**PROBLEM DETAILS**
Can you transcribe the data word for word, from its first line through the line containing "de la noche a la mañana."?

**MATERIAL FOR THIS EXERCISE**
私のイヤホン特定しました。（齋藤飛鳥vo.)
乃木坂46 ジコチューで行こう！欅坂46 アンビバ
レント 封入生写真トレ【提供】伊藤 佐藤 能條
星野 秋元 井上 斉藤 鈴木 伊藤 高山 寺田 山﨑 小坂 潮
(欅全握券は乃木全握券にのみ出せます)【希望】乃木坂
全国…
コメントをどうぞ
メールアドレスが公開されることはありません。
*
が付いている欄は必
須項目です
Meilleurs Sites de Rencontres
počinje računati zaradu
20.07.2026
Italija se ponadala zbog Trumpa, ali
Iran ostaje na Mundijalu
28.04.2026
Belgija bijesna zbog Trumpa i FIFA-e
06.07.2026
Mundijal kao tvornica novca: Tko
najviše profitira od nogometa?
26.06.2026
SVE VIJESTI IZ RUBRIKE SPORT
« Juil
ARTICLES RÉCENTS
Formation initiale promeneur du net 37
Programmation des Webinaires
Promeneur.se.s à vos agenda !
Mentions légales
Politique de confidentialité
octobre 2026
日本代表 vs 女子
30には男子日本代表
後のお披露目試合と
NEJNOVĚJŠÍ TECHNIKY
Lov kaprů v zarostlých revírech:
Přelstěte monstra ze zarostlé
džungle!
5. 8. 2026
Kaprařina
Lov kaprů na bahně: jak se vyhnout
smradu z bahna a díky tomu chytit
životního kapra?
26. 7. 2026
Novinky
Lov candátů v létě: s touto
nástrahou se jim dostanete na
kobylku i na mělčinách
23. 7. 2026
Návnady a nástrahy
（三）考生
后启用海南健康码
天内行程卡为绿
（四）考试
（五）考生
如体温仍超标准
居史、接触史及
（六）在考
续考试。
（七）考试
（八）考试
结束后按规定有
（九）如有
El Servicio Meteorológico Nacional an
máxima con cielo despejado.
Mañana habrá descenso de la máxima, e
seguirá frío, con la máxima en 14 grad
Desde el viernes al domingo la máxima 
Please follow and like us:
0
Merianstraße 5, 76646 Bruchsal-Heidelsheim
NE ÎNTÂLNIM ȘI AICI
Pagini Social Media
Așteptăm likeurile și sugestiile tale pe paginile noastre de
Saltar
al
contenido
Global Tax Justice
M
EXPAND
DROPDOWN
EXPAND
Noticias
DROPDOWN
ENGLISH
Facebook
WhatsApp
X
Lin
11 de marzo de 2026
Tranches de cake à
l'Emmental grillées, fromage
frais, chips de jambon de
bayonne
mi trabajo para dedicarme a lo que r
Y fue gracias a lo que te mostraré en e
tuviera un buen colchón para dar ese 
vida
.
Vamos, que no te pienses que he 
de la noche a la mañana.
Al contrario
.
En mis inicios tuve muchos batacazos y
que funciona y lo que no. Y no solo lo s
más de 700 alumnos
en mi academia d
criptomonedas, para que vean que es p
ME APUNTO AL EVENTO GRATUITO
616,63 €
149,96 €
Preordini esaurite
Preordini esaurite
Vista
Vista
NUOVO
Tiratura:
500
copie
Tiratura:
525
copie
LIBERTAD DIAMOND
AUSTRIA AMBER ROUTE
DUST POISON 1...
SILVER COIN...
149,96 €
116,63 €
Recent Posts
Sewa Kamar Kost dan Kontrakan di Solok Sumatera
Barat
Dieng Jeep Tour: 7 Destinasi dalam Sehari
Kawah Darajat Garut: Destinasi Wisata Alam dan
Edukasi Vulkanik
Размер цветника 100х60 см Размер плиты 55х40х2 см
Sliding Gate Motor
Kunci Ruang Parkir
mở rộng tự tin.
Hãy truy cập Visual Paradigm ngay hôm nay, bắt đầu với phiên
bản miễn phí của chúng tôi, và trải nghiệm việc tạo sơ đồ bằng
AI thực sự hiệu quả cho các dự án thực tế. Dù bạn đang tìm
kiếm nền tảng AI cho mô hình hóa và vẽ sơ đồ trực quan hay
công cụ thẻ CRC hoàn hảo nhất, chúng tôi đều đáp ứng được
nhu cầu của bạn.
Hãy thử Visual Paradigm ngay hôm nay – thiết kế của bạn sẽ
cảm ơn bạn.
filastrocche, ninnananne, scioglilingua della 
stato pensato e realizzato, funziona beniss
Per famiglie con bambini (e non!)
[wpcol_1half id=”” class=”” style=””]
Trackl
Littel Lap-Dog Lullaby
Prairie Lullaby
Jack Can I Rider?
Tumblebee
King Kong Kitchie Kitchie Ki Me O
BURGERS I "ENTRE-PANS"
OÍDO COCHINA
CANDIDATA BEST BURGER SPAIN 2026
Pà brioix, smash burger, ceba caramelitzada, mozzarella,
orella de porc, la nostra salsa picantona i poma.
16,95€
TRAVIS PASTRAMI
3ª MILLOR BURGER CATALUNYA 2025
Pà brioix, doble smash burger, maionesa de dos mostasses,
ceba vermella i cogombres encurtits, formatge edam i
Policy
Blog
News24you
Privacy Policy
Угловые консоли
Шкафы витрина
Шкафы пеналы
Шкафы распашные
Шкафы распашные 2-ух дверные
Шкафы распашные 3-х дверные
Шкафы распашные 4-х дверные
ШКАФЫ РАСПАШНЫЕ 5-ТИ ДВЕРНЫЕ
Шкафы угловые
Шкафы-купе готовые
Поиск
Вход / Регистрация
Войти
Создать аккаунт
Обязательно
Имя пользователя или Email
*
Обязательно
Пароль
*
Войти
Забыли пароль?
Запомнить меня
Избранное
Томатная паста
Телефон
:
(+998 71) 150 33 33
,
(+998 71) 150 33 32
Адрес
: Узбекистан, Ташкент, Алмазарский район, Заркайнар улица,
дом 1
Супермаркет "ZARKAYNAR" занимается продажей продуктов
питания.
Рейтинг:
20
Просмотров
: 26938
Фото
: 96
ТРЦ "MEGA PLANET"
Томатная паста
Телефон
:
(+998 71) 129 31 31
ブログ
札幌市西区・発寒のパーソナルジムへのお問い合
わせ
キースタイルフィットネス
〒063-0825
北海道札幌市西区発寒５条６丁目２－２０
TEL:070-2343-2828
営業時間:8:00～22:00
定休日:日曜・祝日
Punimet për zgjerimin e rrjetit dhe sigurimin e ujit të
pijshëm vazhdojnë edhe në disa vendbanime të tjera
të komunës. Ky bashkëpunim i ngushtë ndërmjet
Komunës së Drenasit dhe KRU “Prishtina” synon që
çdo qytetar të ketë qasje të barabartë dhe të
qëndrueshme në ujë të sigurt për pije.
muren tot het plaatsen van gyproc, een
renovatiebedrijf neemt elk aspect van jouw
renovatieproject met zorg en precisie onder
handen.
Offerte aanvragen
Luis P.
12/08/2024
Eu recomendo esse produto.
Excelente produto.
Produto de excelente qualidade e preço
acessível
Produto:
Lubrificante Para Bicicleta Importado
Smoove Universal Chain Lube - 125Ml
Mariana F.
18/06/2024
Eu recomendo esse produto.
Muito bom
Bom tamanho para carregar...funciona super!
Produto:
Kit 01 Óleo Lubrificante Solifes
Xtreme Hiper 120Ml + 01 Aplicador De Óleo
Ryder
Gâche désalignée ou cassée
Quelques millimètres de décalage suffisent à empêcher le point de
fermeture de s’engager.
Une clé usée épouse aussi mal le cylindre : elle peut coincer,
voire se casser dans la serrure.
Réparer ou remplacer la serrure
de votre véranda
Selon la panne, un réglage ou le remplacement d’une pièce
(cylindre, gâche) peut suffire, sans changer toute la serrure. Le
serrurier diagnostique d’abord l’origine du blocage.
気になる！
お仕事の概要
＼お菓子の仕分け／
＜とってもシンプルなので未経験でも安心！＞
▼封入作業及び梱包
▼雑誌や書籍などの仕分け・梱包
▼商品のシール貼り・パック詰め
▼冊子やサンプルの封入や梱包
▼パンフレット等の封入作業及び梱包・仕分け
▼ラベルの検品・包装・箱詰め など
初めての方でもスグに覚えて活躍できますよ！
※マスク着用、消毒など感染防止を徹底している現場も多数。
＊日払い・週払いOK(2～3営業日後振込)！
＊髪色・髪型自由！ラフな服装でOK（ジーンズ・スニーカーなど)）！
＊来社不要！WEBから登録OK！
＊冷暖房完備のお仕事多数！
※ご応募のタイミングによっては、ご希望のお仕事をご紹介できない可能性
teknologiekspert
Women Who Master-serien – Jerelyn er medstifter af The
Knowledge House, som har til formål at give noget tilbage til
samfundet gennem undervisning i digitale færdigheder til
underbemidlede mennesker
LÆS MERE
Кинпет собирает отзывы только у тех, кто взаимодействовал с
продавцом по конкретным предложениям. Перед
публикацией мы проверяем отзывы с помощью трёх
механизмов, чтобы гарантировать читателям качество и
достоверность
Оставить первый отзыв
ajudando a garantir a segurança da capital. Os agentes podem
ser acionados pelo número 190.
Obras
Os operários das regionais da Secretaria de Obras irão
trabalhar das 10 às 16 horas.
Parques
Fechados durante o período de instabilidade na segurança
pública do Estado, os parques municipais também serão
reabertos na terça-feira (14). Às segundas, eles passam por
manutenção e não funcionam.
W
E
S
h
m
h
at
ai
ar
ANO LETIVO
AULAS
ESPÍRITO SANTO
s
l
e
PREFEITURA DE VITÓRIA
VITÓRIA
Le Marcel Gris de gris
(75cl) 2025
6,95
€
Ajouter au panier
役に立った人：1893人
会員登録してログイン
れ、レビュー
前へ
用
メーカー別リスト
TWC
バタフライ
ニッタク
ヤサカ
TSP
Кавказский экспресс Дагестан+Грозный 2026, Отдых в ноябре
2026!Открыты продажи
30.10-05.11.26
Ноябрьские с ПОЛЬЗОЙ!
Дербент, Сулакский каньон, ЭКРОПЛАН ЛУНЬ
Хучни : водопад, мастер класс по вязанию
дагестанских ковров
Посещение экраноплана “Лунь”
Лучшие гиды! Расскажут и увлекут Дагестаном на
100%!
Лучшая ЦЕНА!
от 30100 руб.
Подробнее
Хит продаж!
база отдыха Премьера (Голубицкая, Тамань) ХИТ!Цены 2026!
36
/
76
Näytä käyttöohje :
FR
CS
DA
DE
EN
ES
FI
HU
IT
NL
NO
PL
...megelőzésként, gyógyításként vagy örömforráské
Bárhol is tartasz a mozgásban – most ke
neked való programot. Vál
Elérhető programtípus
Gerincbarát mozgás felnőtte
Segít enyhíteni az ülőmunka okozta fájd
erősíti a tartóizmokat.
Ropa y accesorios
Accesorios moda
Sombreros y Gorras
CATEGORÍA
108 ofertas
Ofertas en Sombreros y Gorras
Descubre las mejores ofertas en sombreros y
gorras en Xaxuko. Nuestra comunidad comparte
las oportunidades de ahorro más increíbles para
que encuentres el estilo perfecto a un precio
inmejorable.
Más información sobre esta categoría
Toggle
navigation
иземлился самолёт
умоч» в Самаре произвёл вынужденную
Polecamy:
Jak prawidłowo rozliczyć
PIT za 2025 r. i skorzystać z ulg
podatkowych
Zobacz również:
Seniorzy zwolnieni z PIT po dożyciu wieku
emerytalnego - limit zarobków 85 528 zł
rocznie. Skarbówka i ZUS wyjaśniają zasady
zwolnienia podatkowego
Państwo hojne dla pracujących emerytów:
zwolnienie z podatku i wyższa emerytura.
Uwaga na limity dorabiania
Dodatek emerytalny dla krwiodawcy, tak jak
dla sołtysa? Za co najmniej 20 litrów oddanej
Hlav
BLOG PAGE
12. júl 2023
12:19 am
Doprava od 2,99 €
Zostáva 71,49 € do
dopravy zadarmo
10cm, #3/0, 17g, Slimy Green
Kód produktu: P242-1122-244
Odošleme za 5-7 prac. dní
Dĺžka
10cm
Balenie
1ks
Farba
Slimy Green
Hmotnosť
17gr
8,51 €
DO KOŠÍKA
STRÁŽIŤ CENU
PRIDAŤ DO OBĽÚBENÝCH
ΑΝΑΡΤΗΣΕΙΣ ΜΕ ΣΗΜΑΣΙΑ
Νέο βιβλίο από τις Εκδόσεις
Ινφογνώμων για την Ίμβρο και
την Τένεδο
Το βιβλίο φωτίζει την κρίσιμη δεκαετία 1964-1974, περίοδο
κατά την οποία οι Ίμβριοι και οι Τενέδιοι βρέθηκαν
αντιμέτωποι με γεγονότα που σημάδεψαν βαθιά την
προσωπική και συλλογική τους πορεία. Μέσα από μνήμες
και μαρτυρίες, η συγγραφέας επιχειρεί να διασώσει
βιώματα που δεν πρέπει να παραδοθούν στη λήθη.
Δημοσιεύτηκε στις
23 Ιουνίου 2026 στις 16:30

**ANSWER SPACE**
私のイヤホン特定しました。（齋藤飛鳥vo.)
乃木坂46 ジコチューで行こう！欅坂46 アンビバ
レント 封入生写真トレ【提供】伊藤 佐藤 能條
星野 秋元 井上 斉藤 鈴木 伊藤 高山 寺田 山﨑 小坂 潮
(欅全握券は乃木全握券にのみ出せます)【希望】乃木坂
全国…
コメントをどうぞ
メールアドレスが公開されることはありません。
*
が付いている欄は必
須項目です
Meilleurs Sites de Rencontres
počinje računati zaradu
20.07.2026
Italija se ponadala zbog Trumpa, ali
Iran ostaje na Mundijalu
28.04.2026
Belgija bijesna zbog Trumpa i FIFA-e
06.07.2026
Mundijal kao tvornica novca: Tko
najviše profitira od nogometa?
26.06.2026
SVE VIJESTI IZ RUBRIKE SPORT
« Juil
ARTICLES RÉCENTS
Formation initiale promeneur du net 37
Programmation des Webinaires
Promeneur.se.s à vos agenda !
Mentions légales
Politique de confidentialité
octobre 2026
日本代表 vs 女子
30には男子日本代表
後のお披露目試合と
NEJNOVĚJŠÍ TECHNIKY
Lov kaprů v zarostlých revírech:
Přelstěte monstra ze zarostlé
džungle!
5. 8. 2026
Kaprařina
Lov kaprů na bahně: jak se vyhnout
smradu z bahna a díky tomu chytit
životního kapra?
26. 7. 2026
Novinky
Lov candátů v létě: s touto
nástrahou se jim dostanete na
kobylku i na mělčinách
23. 7. 2026
Návnady a nástrahy
（三）考生
后启用海南健康码
天内行程卡为绿
（四）考试
（五）考生
如体温仍超标准
居史、接触史及
（六）在考
续考试。
（七）考试
（八）考试
结束后按规定有
（九）如有
El Servicio Meteorológico Nacional an
máxima con cielo despejado.
Mañana habrá descenso de la máxima, e
seguirá frío, con la máxima en 14 grad
Desde el viernes al domingo la máxima 
Please follow and like us:
0
Merianstraße 5, 76646 Bruchsal-Heidelsheim
NE ÎNTÂLNIM ȘI AICI
Pagini Social Media
Așteptăm likeurile și sugestiile tale pe paginile noastre de
Saltar
al
contenido
Global Tax Justice
M
EXPAND
DROPDOWN
EXPAND
Noticias
DROPDOWN
ENGLISH
Facebook
WhatsApp
X
Lin
11 de marzo de 2026
Tranches de cake à
l'Emmental grillées, fromage
frais, chips de jambon de
bayonne
mi trabajo para dedicarme a lo que r
Y fue gracias a lo que te mostraré en e
tuviera un buen colchón para dar ese 
vida
.
Vamos, que no te pienses que he 
de la noche a la mañana.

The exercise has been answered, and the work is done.